• INSTRUCTIONS TO FOLLOW
Reproduce the lines of the records starting at the line containing "Page size: 1654x1241." and ending at the line containing "text_box - interrupt", substituting "enclosing rectangle" for "bounding box" and leaving all else unchanged.

• DATA IN THIS EXERCISE
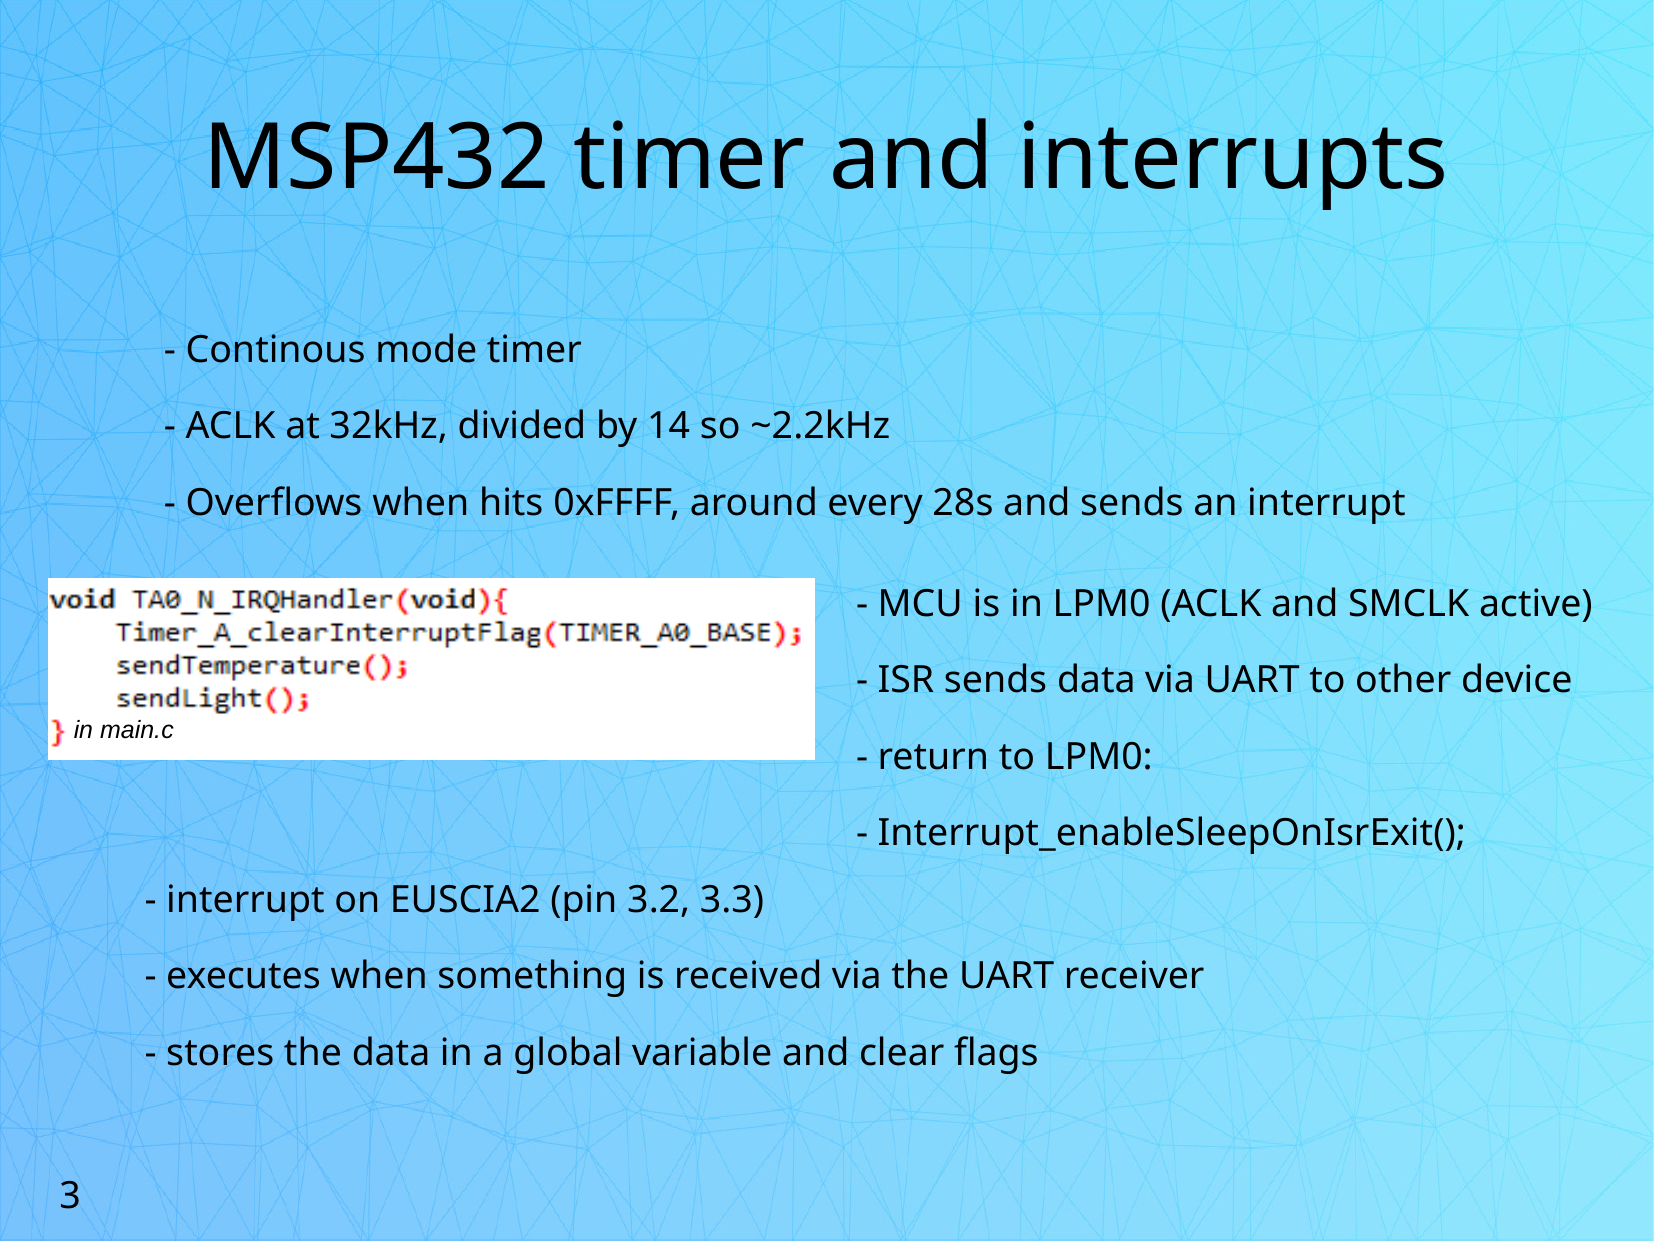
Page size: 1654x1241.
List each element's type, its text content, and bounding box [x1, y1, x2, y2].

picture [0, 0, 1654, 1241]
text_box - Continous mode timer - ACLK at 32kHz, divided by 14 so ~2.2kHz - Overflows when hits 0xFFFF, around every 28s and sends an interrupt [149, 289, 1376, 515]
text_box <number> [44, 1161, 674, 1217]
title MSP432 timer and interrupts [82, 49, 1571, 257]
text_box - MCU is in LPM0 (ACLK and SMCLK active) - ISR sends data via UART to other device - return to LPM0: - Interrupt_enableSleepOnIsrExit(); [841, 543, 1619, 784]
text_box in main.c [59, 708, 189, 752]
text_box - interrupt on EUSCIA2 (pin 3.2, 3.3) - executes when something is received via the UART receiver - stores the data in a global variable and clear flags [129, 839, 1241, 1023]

---

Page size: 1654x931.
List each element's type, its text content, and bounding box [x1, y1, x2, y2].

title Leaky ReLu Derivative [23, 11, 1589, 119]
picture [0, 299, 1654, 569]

• IN RESPONSE
Page size: 1654x1241.
List each element's type, its text content, and enclosing rectangle [x1, y1, x2, y2].

picture [0, 0, 1654, 1241]
text_box - Continous mode timer - ACLK at 32kHz, divided by 14 so ~2.2kHz - Overflows when hits 0xFFFF, around every 28s and sends an interrupt [149, 289, 1376, 515]
text_box <number> [44, 1161, 674, 1217]
title MSP432 timer and interrupts [82, 49, 1571, 257]
text_box - MCU is in LPM0 (ACLK and SMCLK active) - ISR sends data via UART to other device - return to LPM0: - Interrupt_enableSleepOnIsrExit(); [841, 543, 1619, 784]
text_box in main.c [59, 708, 189, 752]
text_box - interrupt on EUSCIA2 (pin 3.2, 3.3) - executes when something is received via the UART receiver - stores the data in a global variable and clear flags [129, 839, 1241, 1023]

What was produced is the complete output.